Tasks and exercises:
**A)** In the forum answer on nested cross-validation below, which constructor was used to create the inner and outer cross-validation generators?
**B)** List every parameter of the nestedCrossValidation function defined in the forum answer on nested cross-validation below.

Document extract:
I figured out where my understanding was off, figured I should answer my question in case anyone else stumbles upon it.
To start, sklearn makes nested cross-validation deceptively easy. I read their example over and over but never got it until I looked at the extremely helpful pseudocode given in the answer to this question.
Briefly, this is what I had to do (which is almost a copy of the example scikit-learn gives):
- Initialize two cross-validation generators, inner and outer. For this, I used the StratifiedKFold() constructor.
- Create a RandomizedSearchCV object (so much quicker than the whole grid search—I think one can easily use sklearn objects to calculate the Bayesian Information Criterion and make an even cooler/faster/smarter hyperparameter optimizer, but this is beyond my knowledge, I just heard Andreas Mueller talk about it in some lecture once) giving the inner cross-validator as the cv parameter, and the rest of your stuff, estimators, scoring function, etc. as normal.
- Fit this to your training set (X) and labels (y). You want to fit this because you'll need an estimator for the next step (i.e., the estimator you get after transforming X and y using estimators in your pipeline + fitting X and y using the final estimator to produce a fitted estimator).
- Use cross_val_score and give it your newly-fitted RandomizedSearchCV object, X, y, and the outer cross-validator. I assigned the outputs from this into a variable called scores and I returned a tuple consisting of a tuple with the best score and best parameters given by the randomized search (rs._best_params, rs._best_score) and the scores variable. I'm a little fuzzy on what exactly I needed and got a bit lazy, so this might be more information returned than necessary.
In code, this is kind of how it looks:
def nestedCrossValidation(X, y, pipe, param_dist, scoring, outer, inner):
rs = RandomizedSearchCV(pipe, param_dist, verbose=1, scoring=scoring, cv=inner)
rs.fit(X, y)
scores = cross_val_score(rs, X, y, cv=outer)
return ((rs._best_score, rs.best_params), scores)
cross_val_score will split into a training/test set and do a randomized search on that training set, which itself splits into a test/training set, generates the scores, then goes back up to cross_val_score to test and move on to the next test/training set.
AFTER you do this, you'll get a bunch of cross-validation scores. My original question was: "what do you get/do now?" Nested cross-validation is not for model selection. What I mean by that, is that you're not trying to get parameter values that are good for your final model. That's what the inner RandomizedSearchCV is for.
But of course, if you are using something like a RandomForest for feature selection in your pipeline, then you'd expect a different set of parameters each time! So what do you really get that's useful?
Nested cross-validation is to give an unbiased estimate as to how good your methodology/series of steps is. What is "good"? Good is defined by the stability of hyperparameters and the cross-validation scores you ultimately get. Say you get numbers like I did: I got cross-validation scores of: [0.57027027, 0.48918919, 0.37297297, 0.74444444, 0.53703704]. So depending on the mood of my method of doing things, I can get an ROC score between 0.37 and 0.74 — obviously this is undesirable. If you were to look at my hyper-parameters, you'd see that the "optimal" hyper-parameters vary wildly. Whereas if I got consistent cross-validation scores that were high, and the optimal hyper-parameters were all in the same ballpark, I can be fairly confident that the way I am choosing to select features and model my data is pretty good.

Dataset extract:

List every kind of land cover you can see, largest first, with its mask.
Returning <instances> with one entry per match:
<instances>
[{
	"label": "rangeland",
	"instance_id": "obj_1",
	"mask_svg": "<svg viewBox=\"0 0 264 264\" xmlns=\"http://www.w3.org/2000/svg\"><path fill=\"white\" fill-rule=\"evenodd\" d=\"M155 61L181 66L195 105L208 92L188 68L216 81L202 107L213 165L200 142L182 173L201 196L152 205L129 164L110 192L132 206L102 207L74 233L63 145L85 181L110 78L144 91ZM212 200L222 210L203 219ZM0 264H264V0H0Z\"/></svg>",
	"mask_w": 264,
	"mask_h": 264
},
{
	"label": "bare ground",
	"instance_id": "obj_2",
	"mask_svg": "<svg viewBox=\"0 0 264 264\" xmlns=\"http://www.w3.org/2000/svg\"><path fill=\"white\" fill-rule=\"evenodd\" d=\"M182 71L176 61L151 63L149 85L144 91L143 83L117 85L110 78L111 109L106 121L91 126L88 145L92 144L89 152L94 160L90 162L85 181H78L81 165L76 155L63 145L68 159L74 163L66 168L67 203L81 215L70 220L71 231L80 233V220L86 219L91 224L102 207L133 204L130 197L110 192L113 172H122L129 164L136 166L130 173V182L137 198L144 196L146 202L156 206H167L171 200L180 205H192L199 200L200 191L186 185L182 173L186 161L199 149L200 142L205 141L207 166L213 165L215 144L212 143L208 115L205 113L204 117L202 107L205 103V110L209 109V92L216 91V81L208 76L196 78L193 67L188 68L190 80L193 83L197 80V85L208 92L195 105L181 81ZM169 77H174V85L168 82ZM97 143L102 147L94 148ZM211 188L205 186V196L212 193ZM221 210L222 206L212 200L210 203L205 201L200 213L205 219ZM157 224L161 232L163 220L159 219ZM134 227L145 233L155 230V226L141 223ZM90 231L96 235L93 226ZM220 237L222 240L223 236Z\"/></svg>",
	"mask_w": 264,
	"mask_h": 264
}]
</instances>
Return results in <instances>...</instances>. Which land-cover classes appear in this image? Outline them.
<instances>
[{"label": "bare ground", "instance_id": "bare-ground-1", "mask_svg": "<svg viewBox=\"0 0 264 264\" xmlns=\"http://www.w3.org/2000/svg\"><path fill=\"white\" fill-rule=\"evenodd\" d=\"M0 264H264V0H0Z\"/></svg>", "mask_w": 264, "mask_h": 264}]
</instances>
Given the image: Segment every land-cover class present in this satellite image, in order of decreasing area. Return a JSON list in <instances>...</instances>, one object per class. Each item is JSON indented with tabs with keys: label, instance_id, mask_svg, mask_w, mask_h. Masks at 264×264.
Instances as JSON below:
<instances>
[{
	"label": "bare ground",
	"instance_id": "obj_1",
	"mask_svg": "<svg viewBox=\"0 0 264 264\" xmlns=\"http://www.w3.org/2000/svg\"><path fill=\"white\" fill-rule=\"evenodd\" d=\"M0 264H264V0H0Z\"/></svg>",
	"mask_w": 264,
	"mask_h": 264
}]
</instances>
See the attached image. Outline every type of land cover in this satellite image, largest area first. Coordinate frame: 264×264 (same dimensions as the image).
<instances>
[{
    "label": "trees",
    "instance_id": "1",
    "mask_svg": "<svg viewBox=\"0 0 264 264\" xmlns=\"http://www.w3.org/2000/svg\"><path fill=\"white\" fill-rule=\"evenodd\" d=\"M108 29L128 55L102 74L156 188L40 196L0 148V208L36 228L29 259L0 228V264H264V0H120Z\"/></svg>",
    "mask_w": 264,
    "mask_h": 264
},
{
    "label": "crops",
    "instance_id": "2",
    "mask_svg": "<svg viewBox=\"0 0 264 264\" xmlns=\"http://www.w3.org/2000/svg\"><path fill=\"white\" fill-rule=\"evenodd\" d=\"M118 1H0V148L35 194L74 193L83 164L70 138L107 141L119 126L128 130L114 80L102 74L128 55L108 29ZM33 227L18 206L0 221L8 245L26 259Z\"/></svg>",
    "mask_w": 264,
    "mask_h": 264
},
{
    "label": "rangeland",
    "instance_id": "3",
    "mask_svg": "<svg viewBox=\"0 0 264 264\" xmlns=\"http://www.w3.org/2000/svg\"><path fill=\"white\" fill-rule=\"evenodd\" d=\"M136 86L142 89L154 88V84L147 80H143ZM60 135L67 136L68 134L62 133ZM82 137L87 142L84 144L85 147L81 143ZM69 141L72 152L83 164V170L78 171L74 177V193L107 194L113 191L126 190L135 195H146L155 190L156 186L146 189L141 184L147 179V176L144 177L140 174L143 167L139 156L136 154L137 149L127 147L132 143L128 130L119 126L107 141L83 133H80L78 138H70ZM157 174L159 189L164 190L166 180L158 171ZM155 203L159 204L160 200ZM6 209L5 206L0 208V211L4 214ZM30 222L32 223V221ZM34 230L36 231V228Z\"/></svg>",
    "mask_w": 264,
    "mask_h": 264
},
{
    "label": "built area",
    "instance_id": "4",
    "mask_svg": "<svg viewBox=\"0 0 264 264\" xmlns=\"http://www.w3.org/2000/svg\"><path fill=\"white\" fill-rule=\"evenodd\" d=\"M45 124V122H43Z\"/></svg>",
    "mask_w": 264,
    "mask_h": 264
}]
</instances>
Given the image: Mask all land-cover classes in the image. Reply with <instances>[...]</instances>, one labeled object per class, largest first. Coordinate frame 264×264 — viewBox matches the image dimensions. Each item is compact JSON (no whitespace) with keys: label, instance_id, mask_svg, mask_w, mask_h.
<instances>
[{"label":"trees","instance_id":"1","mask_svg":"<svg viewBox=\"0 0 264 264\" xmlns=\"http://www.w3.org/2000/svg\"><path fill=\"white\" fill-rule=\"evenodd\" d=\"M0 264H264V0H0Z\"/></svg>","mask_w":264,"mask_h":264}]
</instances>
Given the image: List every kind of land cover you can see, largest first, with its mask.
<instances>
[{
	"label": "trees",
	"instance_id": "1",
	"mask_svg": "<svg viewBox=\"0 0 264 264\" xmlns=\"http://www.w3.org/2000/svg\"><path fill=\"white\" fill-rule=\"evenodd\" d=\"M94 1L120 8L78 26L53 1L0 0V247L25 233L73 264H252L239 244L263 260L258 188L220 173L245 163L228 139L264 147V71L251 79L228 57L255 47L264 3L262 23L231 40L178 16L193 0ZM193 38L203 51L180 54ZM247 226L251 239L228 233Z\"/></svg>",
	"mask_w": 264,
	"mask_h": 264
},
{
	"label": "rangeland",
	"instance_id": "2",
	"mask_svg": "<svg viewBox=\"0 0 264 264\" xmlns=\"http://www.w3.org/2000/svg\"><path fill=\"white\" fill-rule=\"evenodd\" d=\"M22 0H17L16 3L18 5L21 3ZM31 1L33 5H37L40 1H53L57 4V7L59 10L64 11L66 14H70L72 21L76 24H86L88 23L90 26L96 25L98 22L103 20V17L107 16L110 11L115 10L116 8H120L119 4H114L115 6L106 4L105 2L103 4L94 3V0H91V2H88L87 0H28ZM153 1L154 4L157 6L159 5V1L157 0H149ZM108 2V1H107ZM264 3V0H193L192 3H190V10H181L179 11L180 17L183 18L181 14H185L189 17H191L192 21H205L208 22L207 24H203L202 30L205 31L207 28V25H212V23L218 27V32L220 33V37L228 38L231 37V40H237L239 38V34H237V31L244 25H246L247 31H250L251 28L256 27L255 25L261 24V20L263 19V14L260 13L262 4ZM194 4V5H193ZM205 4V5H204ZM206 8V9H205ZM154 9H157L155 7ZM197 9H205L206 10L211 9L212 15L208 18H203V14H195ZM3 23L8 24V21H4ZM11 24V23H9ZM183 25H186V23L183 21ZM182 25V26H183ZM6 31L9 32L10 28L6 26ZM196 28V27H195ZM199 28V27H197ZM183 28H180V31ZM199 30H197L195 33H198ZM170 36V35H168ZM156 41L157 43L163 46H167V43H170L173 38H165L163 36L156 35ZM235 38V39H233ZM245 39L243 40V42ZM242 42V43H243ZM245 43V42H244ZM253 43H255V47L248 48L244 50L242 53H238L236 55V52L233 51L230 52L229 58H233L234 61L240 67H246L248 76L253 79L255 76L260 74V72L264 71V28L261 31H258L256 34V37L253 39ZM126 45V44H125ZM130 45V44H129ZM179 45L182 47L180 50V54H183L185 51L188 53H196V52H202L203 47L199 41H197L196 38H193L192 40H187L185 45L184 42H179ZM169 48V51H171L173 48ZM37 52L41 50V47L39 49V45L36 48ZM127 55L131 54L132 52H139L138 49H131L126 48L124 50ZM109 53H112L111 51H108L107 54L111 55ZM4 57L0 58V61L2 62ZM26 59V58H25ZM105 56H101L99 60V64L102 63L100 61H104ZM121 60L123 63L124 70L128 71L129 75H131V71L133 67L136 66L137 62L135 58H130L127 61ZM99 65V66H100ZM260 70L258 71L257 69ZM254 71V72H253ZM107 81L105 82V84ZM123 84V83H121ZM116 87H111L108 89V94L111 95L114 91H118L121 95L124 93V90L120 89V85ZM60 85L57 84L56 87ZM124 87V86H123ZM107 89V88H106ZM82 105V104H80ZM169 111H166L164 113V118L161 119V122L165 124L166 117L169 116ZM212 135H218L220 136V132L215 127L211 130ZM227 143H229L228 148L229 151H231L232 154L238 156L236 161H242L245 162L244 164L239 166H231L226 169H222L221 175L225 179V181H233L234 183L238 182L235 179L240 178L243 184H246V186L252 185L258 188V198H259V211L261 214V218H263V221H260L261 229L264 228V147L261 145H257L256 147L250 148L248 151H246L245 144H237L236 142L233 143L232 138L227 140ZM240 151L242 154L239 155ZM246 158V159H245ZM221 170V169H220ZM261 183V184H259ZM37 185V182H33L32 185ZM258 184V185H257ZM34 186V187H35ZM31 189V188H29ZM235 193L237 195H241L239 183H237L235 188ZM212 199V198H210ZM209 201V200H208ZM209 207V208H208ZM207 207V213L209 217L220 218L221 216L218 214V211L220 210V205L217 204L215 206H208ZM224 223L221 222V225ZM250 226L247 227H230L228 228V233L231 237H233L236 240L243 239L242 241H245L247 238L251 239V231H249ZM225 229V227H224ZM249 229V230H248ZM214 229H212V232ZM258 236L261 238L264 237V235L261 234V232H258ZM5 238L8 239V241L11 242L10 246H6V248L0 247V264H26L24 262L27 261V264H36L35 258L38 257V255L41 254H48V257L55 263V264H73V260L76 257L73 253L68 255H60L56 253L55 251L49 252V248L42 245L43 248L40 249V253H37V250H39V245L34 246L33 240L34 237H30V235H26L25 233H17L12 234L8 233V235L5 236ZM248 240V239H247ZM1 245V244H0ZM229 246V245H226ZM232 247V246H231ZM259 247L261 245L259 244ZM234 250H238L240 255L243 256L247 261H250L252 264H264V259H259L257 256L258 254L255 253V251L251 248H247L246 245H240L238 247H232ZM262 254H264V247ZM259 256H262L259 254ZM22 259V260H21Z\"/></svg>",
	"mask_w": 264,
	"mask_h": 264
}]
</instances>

Answers to the tasks:
**A)** StratifiedKFold()

**B)** X, y, pipe, param_dist, scoring, outer, inner